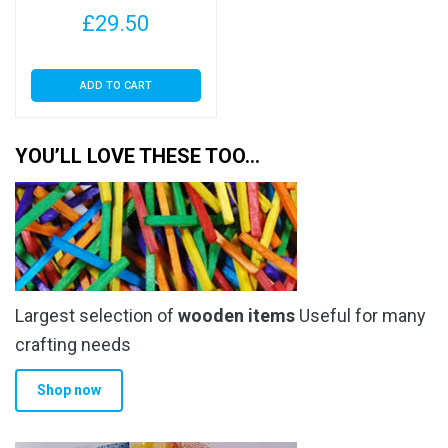
with Euroslot – Cellophane
£
29.50
Clear Display Bags Self
Seal
ADD TO CART
YOU’LL LOVE THESE TOO…
Largest selection of
wooden items
Useful for many
crafting needs
Shop now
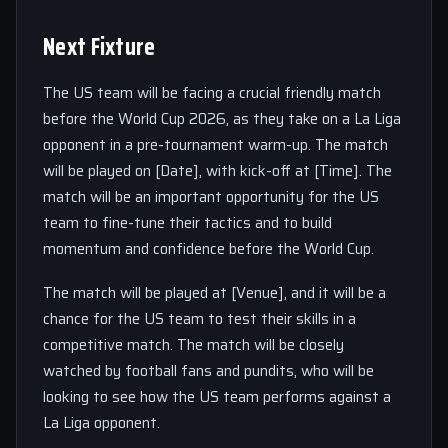
Next Fixture
The US team will be facing a crucial friendly match
before the World Cup 2026, as they take on a La Liga
opponent in a pre-tournament warm-up. The match
will be played on [Date], with kick-off at [Time]. The
match will be an important opportunity for the US
team to fine-tune their tactics and to build
momentum and confidence before the World Cup.
The match will be played at [Venue], and it will be a
chance for the US team to test their skills in a
competitive match. The match will be closely
watched by football fans and pundits, who will be
looking to see how the US team performs against a
La Liga opponent.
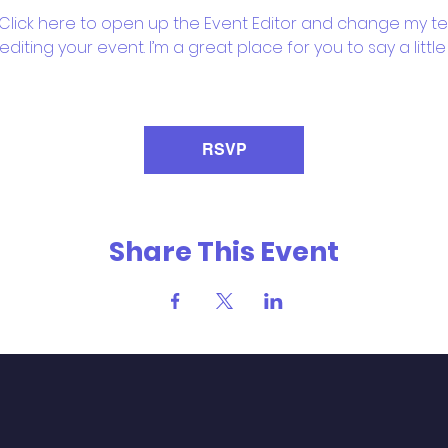
 Click here to open up the Event Editor and change my text
iting your event. I’m a great place for you to say a litt
RSVP
Share This Event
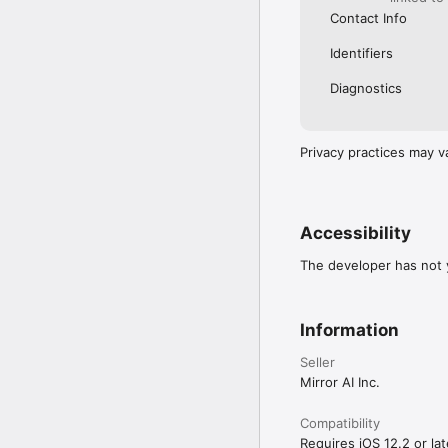
Contact Info
Identifiers
Diagnostics
Privacy practices may v
Accessibility
The developer has not y
Information
Seller
Mirror AI Inc.
Compatibility
Requires iOS 12.2 or lat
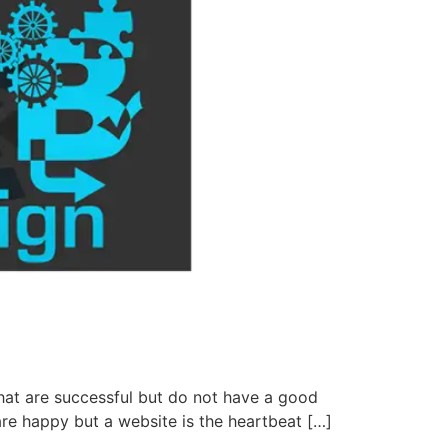
at are successful but do not have a good
are happy but a website is the heartbeat […]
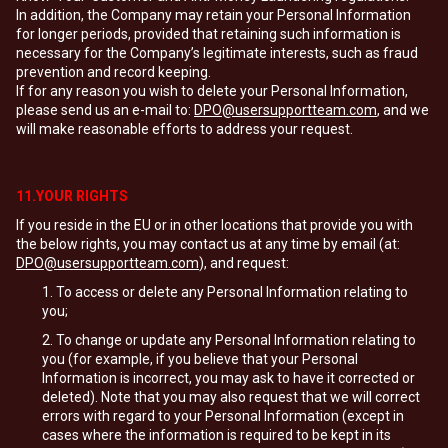
In addition, the Company may retain your Personal Information
for longer periods, provided that retaining such information is
necessary for the Company’s legitimate interests, such as fraud
prevention and record keeping.
If for any reason you wish to delete your Personal Information,
please send us an e-mail to:
DPO@usersupportteam.com
, and we
will make reasonable efforts to address your request.
11.YOUR RIGHTS
If you reside in the EU or in other locations that provide you with
the below rights, you may contact us at any time by email (at:
DPO@usersupportteam.com
), and request:
To access or delete any Personal Information relating to
you;
To change or update any Personal Information relating to
you (for example, if you believe that your Personal
Information is incorrect, you may ask to have it corrected or
deleted). Note that you may also request that we will correct
errors with regard to your Personal Information (except in
cases where the information is required to be kept in its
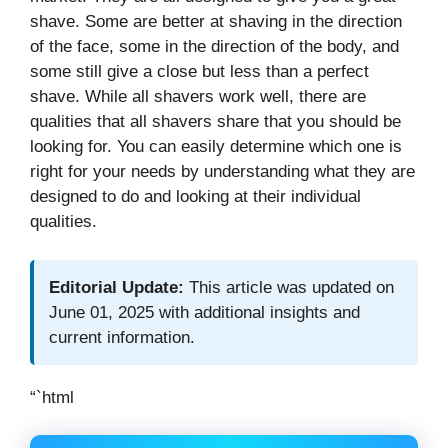
shave. Some are better at shaving in the direction
of the face, some in the direction of the body, and
some still give a close but less than a perfect
shave. While all shavers work well, there are
qualities that all shavers share that you should be
looking for. You can easily determine which one is
right for your needs by understanding what they are
designed to do and looking at their individual
qualities.
Editorial Update:
This article was updated on
June 01, 2025 with additional insights and
current information.
“`html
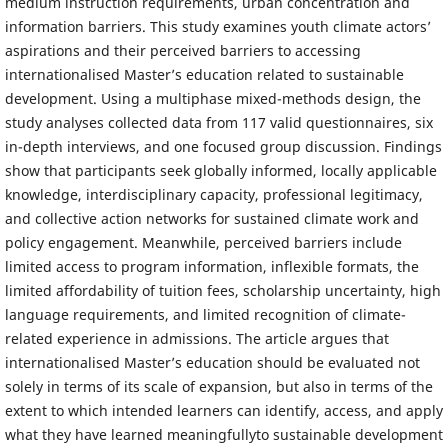
medium instruction requirements, urban concentration and
information barriers. This study examines youth climate actors’
aspirations and their perceived barriers to accessing
internationalised Master’s education related to sustainable
development. Using a multiphase mixed-methods design, the
study analyses collected data from 117 valid questionnaires, six
in-depth interviews, and one focused group discussion. Findings
show that participants seek globally informed, locally applicable
knowledge, interdisciplinary capacity, professional legitimacy,
and collective action networks for sustained climate work and
policy engagement. Meanwhile, perceived barriers include
limited access to program information, inflexible formats, the
limited affordability of tuition fees, scholarship uncertainty, high
language requirements, and limited recognition of climate-
related experience in admissions. The article argues that
internationalised Master’s education should be evaluated not
solely in terms of its scale of expansion, but also in terms of the
extent to which intended learners can identify, access, and apply
what they have learned meaningfullyto sustainable development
☆ ☆ ☆
→ **EXERCISE PROMPT**: State how many lines of the records contain the string "climate". Give only the number.

→ **SOLUTION FOR THIS PROBLEM**: 3